01 Kasım 2021

ayna

ben, yaptığın her şeye rağmen senin hakkını teslim ettim. seninleyken, senin gözünün içine bakarak söylediğim her şeye sadık kaldım. sana kalp masajı yaptım, döndürmeye çalıştım, diriltmeye çalıştım, evrilmeni istemedim. içimdeki "sen"e ters düşmeni istemediğim için sevgimin, sadakatimin, sana olan inancımın hakkını vermeye çalıştım. birbirimize aynı anda döndüğümüz ve sımsıkı sarılıp kokularımızı içimize çektiğimiz gün... hiç unutamıyorum. olması gereken bu, hastalıklı olan değil. hakkı verilmesi, inanılması gereken, büyüsüne kapıldığım bu. öyle büyülü bir anı yaşayacak kadar derinleşip, sonra sığlığa teslim olmadım senin aksine. aşağılanmama, hiç hak etmediğim hâlde üstüne basılan bir izmarite dönüşmeme rağmen hiç vazgeçmedim senden. çünkü bunu ben istedim, davranışlarım değişse de zaman zaman, kalbim ve aklım hep sadıktı çünkü sana. sadakati senden öğrenmedim, sana duyduğum inançla ve sevgiyle kendime sadakati öğrettim. çünkü yanında da bendim, sensiz de ben olarak yoluma devam ettim. 

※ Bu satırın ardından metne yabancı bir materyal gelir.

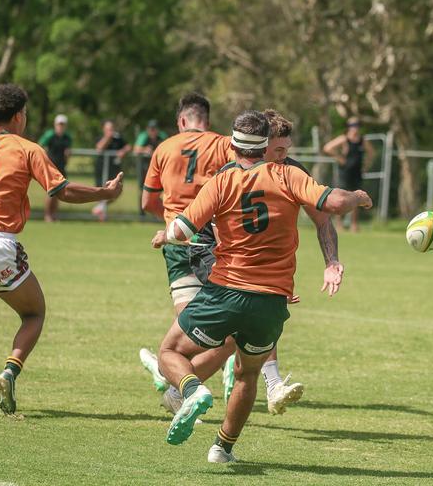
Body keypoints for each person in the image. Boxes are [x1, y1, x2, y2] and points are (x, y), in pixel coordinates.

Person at [151, 110, 372, 463]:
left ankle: (192, 391)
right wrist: (359, 196)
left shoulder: (222, 180)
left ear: (233, 144)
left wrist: (165, 235)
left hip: (226, 290)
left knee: (169, 354)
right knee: (248, 374)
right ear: (265, 145)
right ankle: (222, 449)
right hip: (272, 301)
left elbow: (182, 230)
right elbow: (334, 203)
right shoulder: (288, 176)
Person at [0, 84, 123, 414]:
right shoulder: (28, 149)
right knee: (34, 313)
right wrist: (105, 193)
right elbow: (62, 192)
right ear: (20, 115)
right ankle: (10, 370)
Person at [138, 92, 234, 395]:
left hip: (176, 243)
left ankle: (168, 371)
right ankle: (174, 379)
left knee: (187, 322)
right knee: (226, 326)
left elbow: (147, 201)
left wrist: (172, 226)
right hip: (213, 242)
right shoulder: (221, 144)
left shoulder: (164, 148)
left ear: (182, 120)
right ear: (206, 119)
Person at [323, 117, 375, 232]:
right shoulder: (344, 139)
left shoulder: (362, 140)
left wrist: (366, 165)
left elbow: (371, 152)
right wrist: (339, 158)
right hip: (345, 172)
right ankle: (339, 224)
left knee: (357, 198)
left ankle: (354, 224)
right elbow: (327, 148)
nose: (355, 128)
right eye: (352, 125)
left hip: (357, 172)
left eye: (357, 125)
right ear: (348, 127)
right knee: (341, 198)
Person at [92, 120, 131, 221]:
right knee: (102, 192)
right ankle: (101, 214)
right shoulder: (101, 138)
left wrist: (123, 151)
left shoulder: (118, 138)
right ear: (104, 130)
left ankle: (100, 208)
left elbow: (128, 146)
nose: (111, 131)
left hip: (114, 170)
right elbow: (99, 148)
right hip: (101, 170)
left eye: (112, 129)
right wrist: (107, 138)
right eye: (108, 129)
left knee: (117, 191)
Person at [39, 114, 72, 222]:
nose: (60, 126)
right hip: (51, 168)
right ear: (55, 124)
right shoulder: (50, 135)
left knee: (60, 193)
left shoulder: (67, 137)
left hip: (62, 167)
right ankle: (47, 215)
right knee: (51, 193)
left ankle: (54, 215)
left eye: (63, 124)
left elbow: (68, 150)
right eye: (59, 124)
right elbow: (40, 146)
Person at [134, 120, 168, 214]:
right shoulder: (143, 136)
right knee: (143, 189)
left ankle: (159, 212)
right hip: (145, 167)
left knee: (162, 190)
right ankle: (142, 213)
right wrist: (145, 149)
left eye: (154, 129)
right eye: (151, 129)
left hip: (159, 168)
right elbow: (136, 149)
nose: (152, 131)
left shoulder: (162, 136)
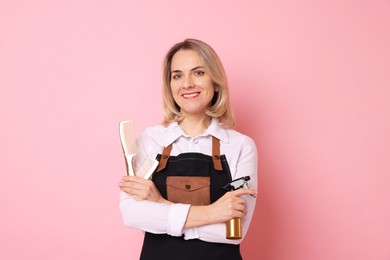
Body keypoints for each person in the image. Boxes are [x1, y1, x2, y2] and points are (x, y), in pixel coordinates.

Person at [118, 38, 258, 260]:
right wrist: (212, 213)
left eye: (198, 73)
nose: (187, 84)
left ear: (215, 81)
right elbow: (132, 214)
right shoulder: (150, 141)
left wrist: (161, 206)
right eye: (177, 75)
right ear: (170, 85)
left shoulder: (241, 146)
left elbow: (233, 233)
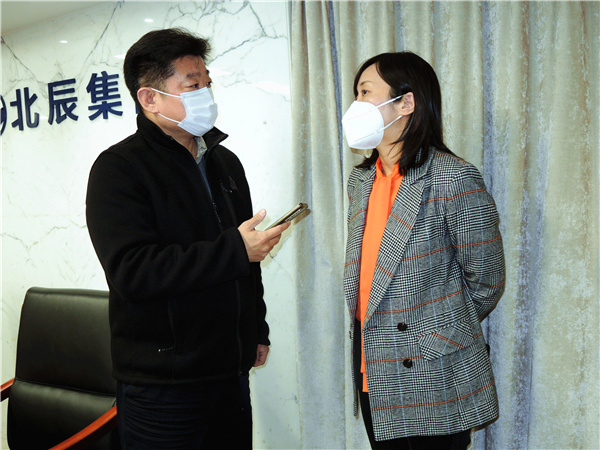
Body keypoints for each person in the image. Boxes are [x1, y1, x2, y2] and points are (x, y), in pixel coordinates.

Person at [85, 28, 289, 449]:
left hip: (230, 374)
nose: (206, 96)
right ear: (149, 98)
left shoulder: (225, 162)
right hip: (164, 385)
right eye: (193, 86)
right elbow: (133, 272)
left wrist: (256, 329)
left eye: (207, 84)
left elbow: (247, 263)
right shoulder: (118, 169)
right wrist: (235, 250)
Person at [342, 52, 505, 449]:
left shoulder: (452, 177)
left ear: (406, 103)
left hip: (433, 374)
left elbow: (486, 280)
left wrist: (433, 336)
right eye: (357, 93)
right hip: (374, 368)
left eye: (366, 92)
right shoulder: (361, 180)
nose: (356, 105)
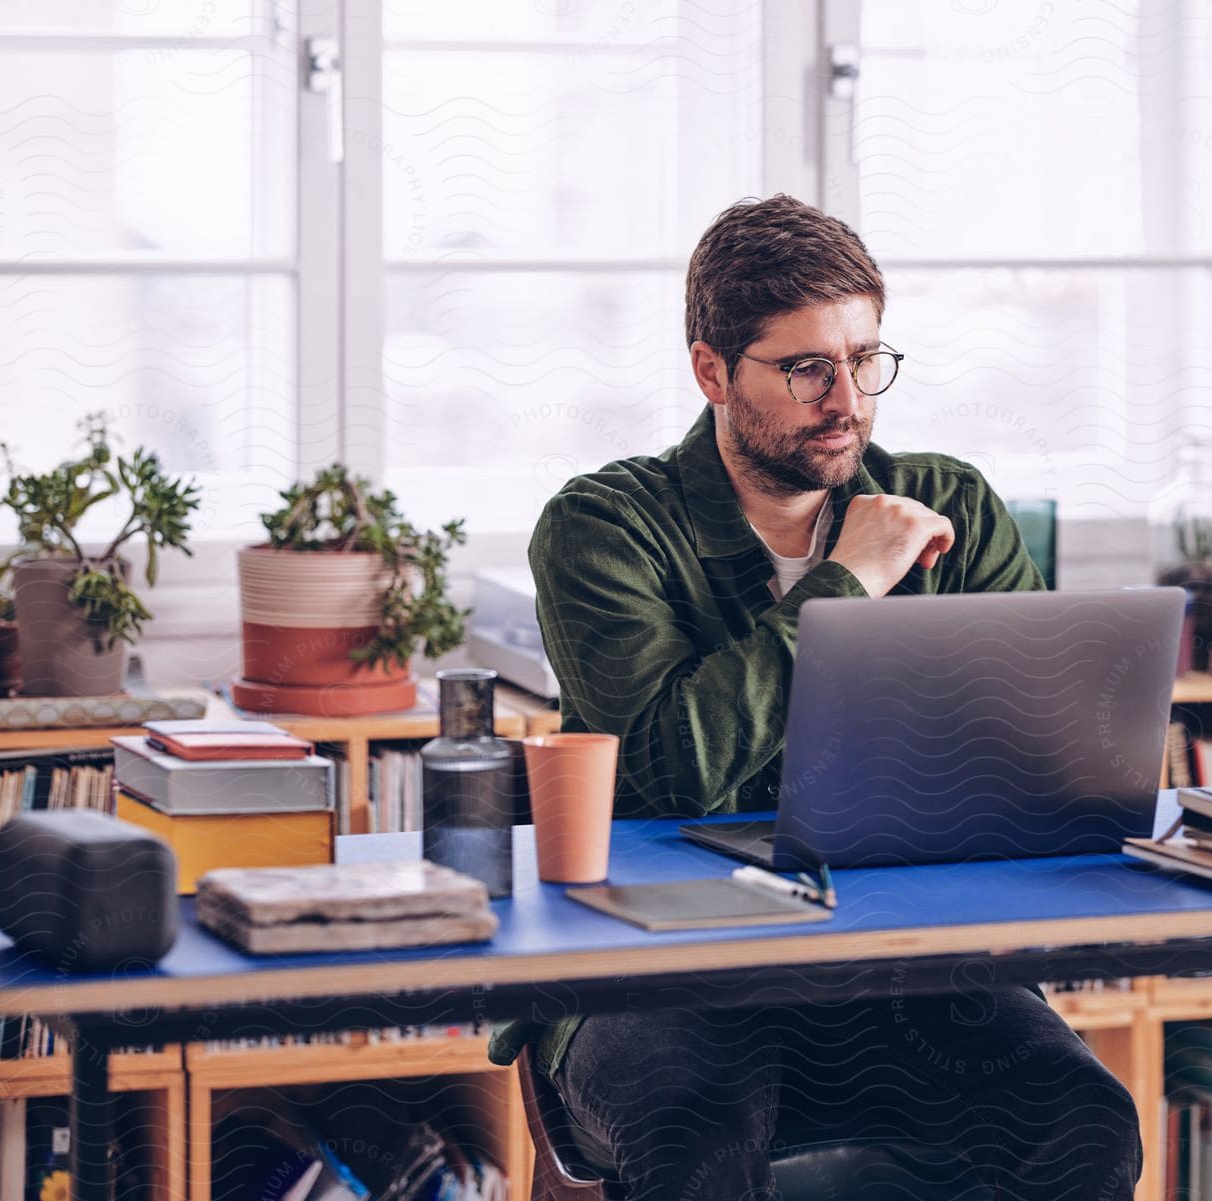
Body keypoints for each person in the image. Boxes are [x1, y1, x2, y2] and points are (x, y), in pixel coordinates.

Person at [489, 195, 1142, 1199]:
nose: (848, 399)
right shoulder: (602, 526)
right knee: (696, 1141)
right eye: (806, 369)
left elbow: (1036, 763)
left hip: (905, 958)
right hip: (663, 966)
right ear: (712, 370)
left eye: (866, 359)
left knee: (1083, 1123)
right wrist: (846, 583)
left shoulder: (952, 505)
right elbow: (666, 770)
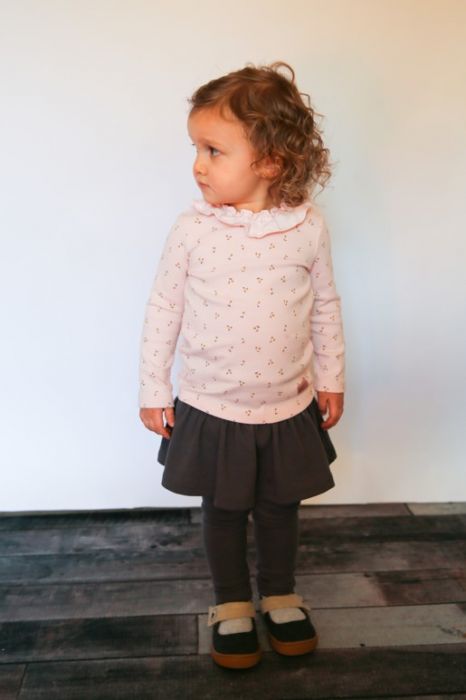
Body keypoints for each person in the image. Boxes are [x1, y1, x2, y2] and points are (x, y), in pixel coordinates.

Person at [139, 61, 345, 670]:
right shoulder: (192, 231)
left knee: (281, 507)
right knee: (225, 509)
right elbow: (163, 308)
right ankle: (231, 602)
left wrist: (332, 378)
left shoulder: (307, 228)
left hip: (287, 404)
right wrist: (154, 388)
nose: (198, 166)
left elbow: (325, 306)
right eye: (196, 149)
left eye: (213, 150)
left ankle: (279, 594)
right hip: (212, 404)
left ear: (271, 162)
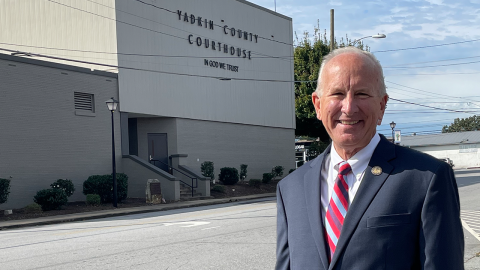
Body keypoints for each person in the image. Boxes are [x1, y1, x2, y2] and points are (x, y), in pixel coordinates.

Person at [276, 47, 464, 270]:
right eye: (337, 93)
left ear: (382, 105)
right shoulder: (290, 188)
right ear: (318, 104)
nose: (348, 107)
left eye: (362, 94)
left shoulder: (427, 179)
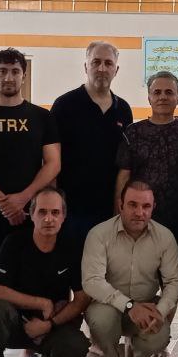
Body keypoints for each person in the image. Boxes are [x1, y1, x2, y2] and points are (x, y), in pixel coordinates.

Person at [0, 48, 60, 328]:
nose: (8, 77)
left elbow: (53, 163)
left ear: (23, 75)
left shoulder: (41, 117)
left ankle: (31, 346)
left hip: (31, 213)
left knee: (34, 278)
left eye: (15, 71)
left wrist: (24, 199)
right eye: (2, 71)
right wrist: (4, 202)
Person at [0, 188, 91, 357]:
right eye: (42, 212)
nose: (49, 219)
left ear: (63, 216)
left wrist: (49, 324)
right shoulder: (14, 243)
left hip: (50, 327)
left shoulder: (71, 247)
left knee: (78, 346)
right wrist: (41, 303)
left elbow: (81, 299)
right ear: (32, 215)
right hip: (15, 325)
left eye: (55, 212)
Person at [82, 180, 178, 357]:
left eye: (146, 206)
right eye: (132, 205)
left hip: (147, 305)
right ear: (121, 205)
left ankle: (133, 356)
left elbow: (174, 281)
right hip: (109, 306)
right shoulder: (99, 234)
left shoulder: (165, 237)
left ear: (153, 207)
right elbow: (92, 281)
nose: (139, 212)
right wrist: (129, 306)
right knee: (101, 319)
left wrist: (160, 311)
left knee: (159, 335)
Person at [51, 41, 134, 246]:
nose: (102, 68)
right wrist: (54, 203)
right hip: (71, 209)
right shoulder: (65, 105)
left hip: (108, 208)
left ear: (116, 70)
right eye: (96, 62)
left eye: (108, 63)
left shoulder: (123, 109)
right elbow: (50, 158)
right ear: (86, 66)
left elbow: (125, 164)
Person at [115, 70, 178, 253]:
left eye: (169, 92)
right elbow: (123, 176)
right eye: (157, 92)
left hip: (175, 218)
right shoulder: (133, 132)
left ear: (177, 98)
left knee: (173, 268)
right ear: (149, 98)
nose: (163, 97)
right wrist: (118, 214)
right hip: (138, 216)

ama sen, benimleyken söylediğin her şeyin tam tersini yaptın, seni tanıdığıma pişman ettin beni. hayatımdaki insanla hayatımdan çıkan insanın aynı kişi olduğuna inanamıyorum. inancım, hislerim, gücüm, hepsine rezil oldum. küçücük şeyler yüzünden zihnimi gereksiz eleştiri çöpleriyle doldurdum. ve sen beni yok saydın, incittin.